Print the stretch of the listing below from its first line through the line containing "চ্যাংড়াবান্ধা", copying every line unchanged.

"""

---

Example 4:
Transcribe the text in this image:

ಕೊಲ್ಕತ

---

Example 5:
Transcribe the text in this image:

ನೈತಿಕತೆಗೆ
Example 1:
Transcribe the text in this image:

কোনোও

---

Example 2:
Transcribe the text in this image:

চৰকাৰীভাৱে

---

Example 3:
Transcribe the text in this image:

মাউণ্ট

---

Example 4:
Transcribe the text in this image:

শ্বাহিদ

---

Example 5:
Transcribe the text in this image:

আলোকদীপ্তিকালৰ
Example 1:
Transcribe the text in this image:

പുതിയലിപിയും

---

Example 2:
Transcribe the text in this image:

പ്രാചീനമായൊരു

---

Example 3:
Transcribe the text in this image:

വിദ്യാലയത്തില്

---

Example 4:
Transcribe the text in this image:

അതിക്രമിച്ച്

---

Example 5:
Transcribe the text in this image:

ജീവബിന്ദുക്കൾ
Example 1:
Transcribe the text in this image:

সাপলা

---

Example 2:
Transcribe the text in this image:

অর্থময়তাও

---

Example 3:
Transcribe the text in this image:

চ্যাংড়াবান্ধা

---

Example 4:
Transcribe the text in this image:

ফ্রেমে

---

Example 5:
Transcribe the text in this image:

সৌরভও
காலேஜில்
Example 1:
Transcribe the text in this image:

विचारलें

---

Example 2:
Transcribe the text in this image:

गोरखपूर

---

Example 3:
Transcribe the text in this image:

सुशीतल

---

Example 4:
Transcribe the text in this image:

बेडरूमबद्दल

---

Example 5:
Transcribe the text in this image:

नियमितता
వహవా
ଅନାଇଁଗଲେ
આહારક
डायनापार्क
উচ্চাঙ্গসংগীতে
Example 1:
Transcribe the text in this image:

"""

_SOLUTION TO THE PROBLEM_.
---

Example 4:
Transcribe the text in this image:

ಕೊಲ್ಕತ

---

Example 5:
Transcribe the text in this image:

ನೈತಿಕತೆಗೆ
Example 1:
Transcribe the text in this image:

কোনোও

---

Example 2:
Transcribe the text in this image:

চৰকাৰীভাৱে

---

Example 3:
Transcribe the text in this image:

মাউণ্ট

---

Example 4:
Transcribe the text in this image:

শ্বাহিদ

---

Example 5:
Transcribe the text in this image:

আলোকদীপ্তিকালৰ
Example 1:
Transcribe the text in this image:

പുതിയലിപിയും

---

Example 2:
Transcribe the text in this image:

പ്രാചീനമായൊരു

---

Example 3:
Transcribe the text in this image:

വിദ്യാലയത്തില്

---

Example 4:
Transcribe the text in this image:

അതിക്രമിച്ച്

---

Example 5:
Transcribe the text in this image:

ജീവബിന്ദുക്കൾ
Example 1:
Transcribe the text in this image:

সাপলা

---

Example 2:
Transcribe the text in this image:

অর্থময়তাও

---

Example 3:
Transcribe the text in this image:

চ্যাংড়াবান্ধা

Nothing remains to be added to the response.